Thursday, January 20, 2011

The Queen of Hearts, She Made Some Tarts

Well, I am not exactly the Queen of Hearts, but I did make a tart. A Meyer lemon tart, to be precise. I wasn’t kidding before about how much I love Meyer lemons. I LOVE them. 

You see, for Christmas I got Alice Waters’ The Art of Simple Food, which I read cover to cover. In it, Alice makes lemon curd. I love Meyer lemons (in case you hadn’t caught that yet) and curd seemed the perfect application for them. Making the curd itself was incredibly easy – some eggs, some lemon juice and zest, some sugar, some salt. Cook until it thickens and refrigerate. Here are some pics of the process.

Ingredients all set to be heated gently.

Lemon curd is starting to thicken.

So pretty in that glass jar.

One of the unintended benefits of making lemon curd is that your whole home smells faintly of lemon. Which was just plain nice until Meredith came over and asked me if I had just cleaned. No! It was the lemon scent. Brilliant. So now I have a new pre-party trick when I run out of time because making lemon curd sure is faster and more fun than cleaning.

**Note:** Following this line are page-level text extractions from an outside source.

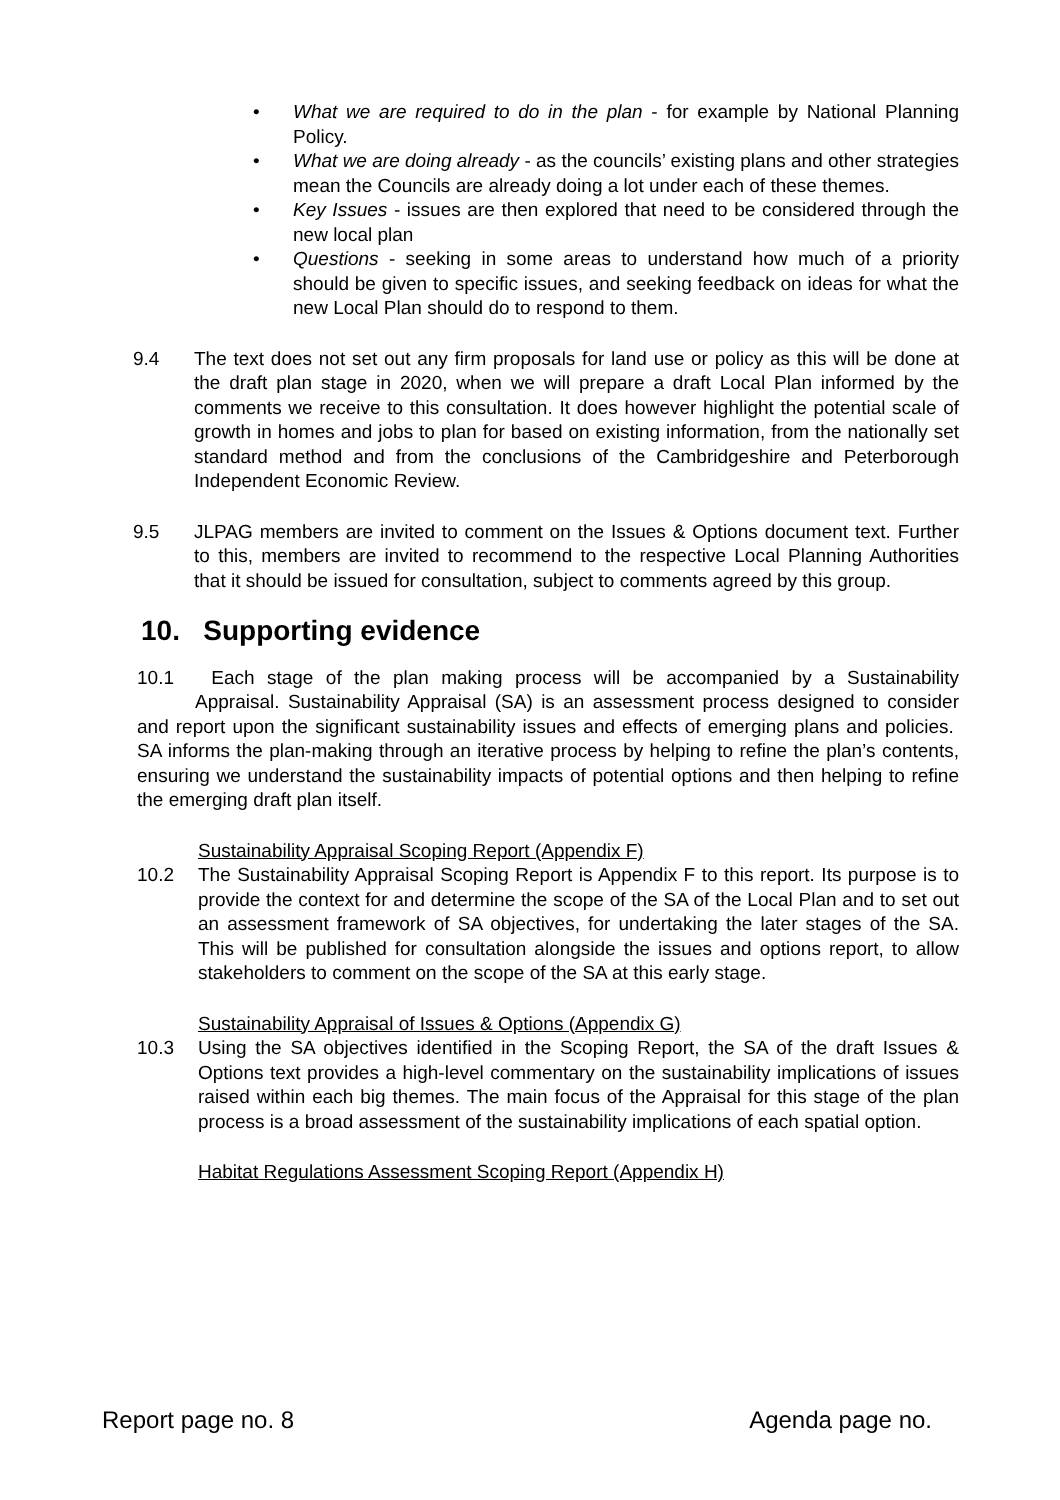• What we are required to do in the plan - for example by National Planning Policy.
• What we are doing already - as the councils’ existing plans and other strategies mean the Councils are already doing a lot under each of these themes.
• Key Issues - issues are then explored that need to be considered through the new local plan
• Questions - seeking in some areas to understand how much of a priority should be given to specific issues, and seeking feedback on ideas for what the new Local Plan should do to respond to them.
9.4 The text does not set out any firm proposals for land use or policy as this will be done at the draft plan stage in 2020, when we will prepare a draft Local Plan informed by the comments we receive to this consultation. It does however highlight the potential scale of growth in homes and jobs to plan for based on existing information, from the nationally set standard method and from the conclusions of the Cambridgeshire and Peterborough Independent Economic Review.
9.5 JLPAG members are invited to comment on the Issues & Options document text. Further to this, members are invited to recommend to the respective Local Planning Authorities that it should be issued for consultation, subject to comments agreed by this group.
10. Supporting evidence
10.1 Each stage of the plan making process will be accompanied by a Sustainability Appraisal. Sustainability Appraisal (SA) is an assessment process designed to consider and report upon the significant sustainability issues and effects of emerging plans and policies. SA informs the plan-making through an iterative process by helping to refine the plan’s contents, ensuring we understand the sustainability impacts of potential options and then helping to refine the emerging draft plan itself.
Sustainability Appraisal Scoping Report (Appendix F)
10.2 The Sustainability Appraisal Scoping Report is Appendix F to this report. Its purpose is to provide the context for and determine the scope of the SA of the Local Plan and to set out an assessment framework of SA objectives, for undertaking the later stages of the SA. This will be published for consultation alongside the issues and options report, to allow stakeholders to comment on the scope of the SA at this early stage.
Sustainability Appraisal of Issues & Options (Appendix G)
10.3 Using the SA objectives identified in the Scoping Report, the SA of the draft Issues & Options text provides a high-level commentary on the sustainability implications of issues raised within each big themes. The main focus of the Appraisal for this stage of the plan process is a broad assessment of the sustainability implications of each spatial option.
Habitat Regulations Assessment Scoping Report (Appendix H)
Report page no. 8 Agenda page no.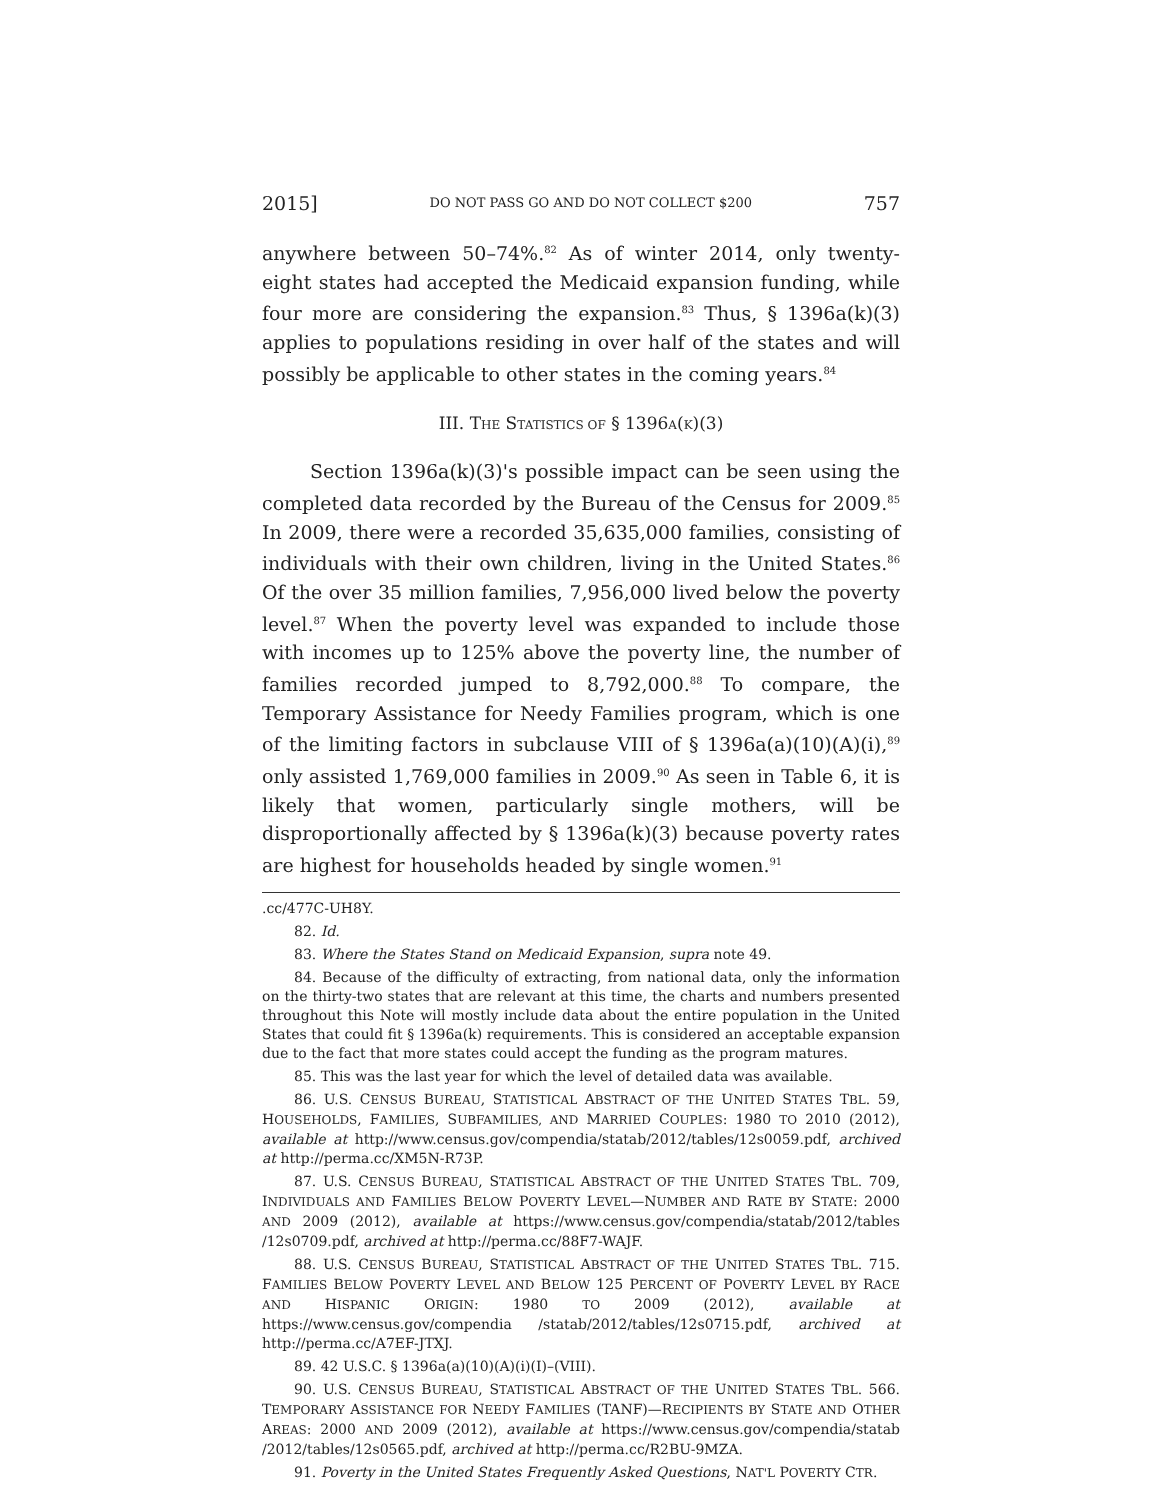2015] DO NOT PASS GO AND DO NOT COLLECT $200 757
anywhere between 50–74%.<sup>82</sup> As of winter 2014, only twenty-eight states had accepted the Medicaid expansion funding, while four more are considering the expansion.<sup>83</sup> Thus, § 1396a(k)(3) applies to populations residing in over half of the states and will possibly be applicable to other states in the coming years.<sup>84</sup>
III. THE STATISTICS OF § 1396A(K)(3)
Section 1396a(k)(3)'s possible impact can be seen using the completed data recorded by the Bureau of the Census for 2009.<sup>85</sup> In 2009, there were a recorded 35,635,000 families, consisting of individuals with their own children, living in the United States.<sup>86</sup> Of the over 35 million families, 7,956,000 lived below the poverty level.<sup>87</sup> When the poverty level was expanded to include those with incomes up to 125% above the poverty line, the number of families recorded jumped to 8,792,000.<sup>88</sup> To compare, the Temporary Assistance for Needy Families program, which is one of the limiting factors in subclause VIII of § 1396a(a)(10)(A)(i),<sup>89</sup> only assisted 1,769,000 families in 2009.<sup>90</sup> As seen in Table 6, it is likely that women, particularly single mothers, will be disproportionally affected by § 1396a(k)(3) because poverty rates are highest for households headed by single women.<sup>91</sup>
.cc/477C-UH8Y.
82. Id.
83. Where the States Stand on Medicaid Expansion, supra note 49.
84. Because of the difficulty of extracting, from national data, only the information on the thirty-two states that are relevant at this time, the charts and numbers presented throughout this Note will mostly include data about the entire population in the United States that could fit § 1396a(k) requirements. This is considered an acceptable expansion due to the fact that more states could accept the funding as the program matures.
85. This was the last year for which the level of detailed data was available.
86. U.S. CENSUS BUREAU, STATISTICAL ABSTRACT OF THE UNITED STATES TBL. 59, HOUSEHOLDS, FAMILIES, SUBFAMILIES, AND MARRIED COUPLES: 1980 TO 2010 (2012), available at http://www.census.gov/compendia/statab/2012/tables/12s0059.pdf, archived at http://perma.cc/XM5N-R73P.
87. U.S. CENSUS BUREAU, STATISTICAL ABSTRACT OF THE UNITED STATES TBL. 709, INDIVIDUALS AND FAMILIES BELOW POVERTY LEVEL—NUMBER AND RATE BY STATE: 2000 AND 2009 (2012), available at https://www.census.gov/compendia/statab/2012/tables /12s0709.pdf, archived at http://perma.cc/88F7-WAJF.
88. U.S. CENSUS BUREAU, STATISTICAL ABSTRACT OF THE UNITED STATES TBL. 715. FAMILIES BELOW POVERTY LEVEL AND BELOW 125 PERCENT OF POVERTY LEVEL BY RACE AND HISPANIC ORIGIN: 1980 TO 2009 (2012), available at https://www.census.gov/compendia /statab/2012/tables/12s0715.pdf, archived at http://perma.cc/A7EF-JTXJ.
89. 42 U.S.C. § 1396a(a)(10)(A)(i)(I)–(VIII).
90. U.S. CENSUS BUREAU, STATISTICAL ABSTRACT OF THE UNITED STATES TBL. 566. TEMPORARY ASSISTANCE FOR NEEDY FAMILIES (TANF)—RECIPIENTS BY STATE AND OTHER AREAS: 2000 AND 2009 (2012), available at https://www.census.gov/compendia/statab /2012/tables/12s0565.pdf, archived at http://perma.cc/R2BU-9MZA.
91. Poverty in the United States Frequently Asked Questions, NAT'L POVERTY CTR.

Once I had the lemon curd on hand, I had to figure out what to do with it. Because as you can see from the above photo, I had a good two cups of lemon curd. Rather more than I'd need for, say, a piece of toast. Conveniently, Alice suggests pairing it with a pate sucree crust (which is kind of like a sugar cookie crust) in tart form. I had a birthday party brunch coming up for my friend Katie, and this seemed like it would be a lovely thing to bring.

Spreading the lemon curd in the tart crust with my new-ish offset spatula.

It was at this stage in the process where I totally and utterly screwed up. You are supposed to blind bake the tart crust (i.e. bake it with no filling) first, then fill it, and bake it again until the filling sets. I forgot to blind bake it. So I put the filling in the raw crust. I realized my mistake once the tart was in the oven and it was too late to recover. I am happy to announce that the tart still came out edible, although the crust was not anything approximating crisp on the bottom and rather had to be scraped off the tart pan bottom. Boo. Luckily, my friends are forgiving upon being presented with homemade food. Thanks friends!

At least the part of the crust you can see looks like it's supposed to!

Alice’s lemon curd recipe is actually quite tart – no pun intended, I swear! – and could probably benefit from a touch more sugar. To solve this in the tart (and, let's be honest, also to help mask the crust error), I decorated the top with some mascarpone I had on hand, whipped with whipping cream and a bit of powdered sugar. A tart seems the perfect vehicle for a little fancy star tip frosting, I think. I ended up doing a lattice pattern to try to maximize the amount of mascarpone cream on top, without completely obscuring the pretty yellow curd. Surely “pretty,” “yellow,” and “curd” are not words often seen together. But it was.


Happy 30th Birthday Brunch Party, Katie!